(Supplied data)
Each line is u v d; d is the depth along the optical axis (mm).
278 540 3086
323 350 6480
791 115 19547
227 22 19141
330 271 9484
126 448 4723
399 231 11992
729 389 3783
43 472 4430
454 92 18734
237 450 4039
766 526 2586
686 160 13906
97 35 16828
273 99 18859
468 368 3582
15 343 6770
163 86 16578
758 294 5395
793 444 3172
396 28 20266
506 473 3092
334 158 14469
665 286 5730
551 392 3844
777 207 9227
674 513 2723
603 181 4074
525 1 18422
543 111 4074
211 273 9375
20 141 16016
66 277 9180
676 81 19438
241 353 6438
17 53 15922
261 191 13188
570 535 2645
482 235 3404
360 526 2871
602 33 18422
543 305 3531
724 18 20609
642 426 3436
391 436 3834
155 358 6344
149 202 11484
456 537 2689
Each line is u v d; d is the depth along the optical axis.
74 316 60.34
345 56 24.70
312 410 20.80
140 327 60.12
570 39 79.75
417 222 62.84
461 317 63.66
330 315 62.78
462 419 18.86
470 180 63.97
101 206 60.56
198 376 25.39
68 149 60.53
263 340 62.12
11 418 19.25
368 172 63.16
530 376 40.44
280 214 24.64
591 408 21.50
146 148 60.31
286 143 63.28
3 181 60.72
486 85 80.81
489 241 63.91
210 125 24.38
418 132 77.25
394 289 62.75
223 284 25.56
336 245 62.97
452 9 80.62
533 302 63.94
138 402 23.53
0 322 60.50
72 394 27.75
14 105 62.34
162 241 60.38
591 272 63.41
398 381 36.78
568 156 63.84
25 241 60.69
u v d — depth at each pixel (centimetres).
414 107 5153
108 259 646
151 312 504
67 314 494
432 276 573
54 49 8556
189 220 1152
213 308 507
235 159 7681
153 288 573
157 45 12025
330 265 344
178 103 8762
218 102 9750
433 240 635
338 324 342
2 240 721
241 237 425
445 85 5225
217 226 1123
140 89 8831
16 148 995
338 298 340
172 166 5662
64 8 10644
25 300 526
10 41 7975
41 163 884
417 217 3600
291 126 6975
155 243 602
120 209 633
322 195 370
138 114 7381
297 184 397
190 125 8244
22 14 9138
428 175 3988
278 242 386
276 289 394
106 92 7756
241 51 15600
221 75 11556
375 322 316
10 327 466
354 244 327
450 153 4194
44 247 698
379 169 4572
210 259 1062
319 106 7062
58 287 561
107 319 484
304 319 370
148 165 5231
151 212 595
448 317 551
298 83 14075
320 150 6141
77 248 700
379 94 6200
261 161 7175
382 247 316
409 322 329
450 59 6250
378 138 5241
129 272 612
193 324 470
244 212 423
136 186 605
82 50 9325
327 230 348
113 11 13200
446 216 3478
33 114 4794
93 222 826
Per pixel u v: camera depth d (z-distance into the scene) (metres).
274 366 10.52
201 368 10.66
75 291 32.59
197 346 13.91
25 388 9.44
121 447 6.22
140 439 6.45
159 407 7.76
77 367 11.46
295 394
(End Supplied data)
> Work to be completed
Output all lines from the beginning of the data up to the line holding "334 158 14469", that line included, exactly as written.

> Completed task
Each line is u v d; d is the depth along the optical axis (mm).
278 540 3086
323 350 6480
791 115 19547
227 22 19141
330 271 9484
126 448 4723
399 231 11992
729 389 3783
43 472 4430
454 92 18734
237 450 4039
766 526 2586
686 160 13906
97 35 16828
273 99 18859
468 368 3582
15 343 6770
163 86 16578
758 294 5395
793 444 3172
396 28 20266
506 473 3092
334 158 14469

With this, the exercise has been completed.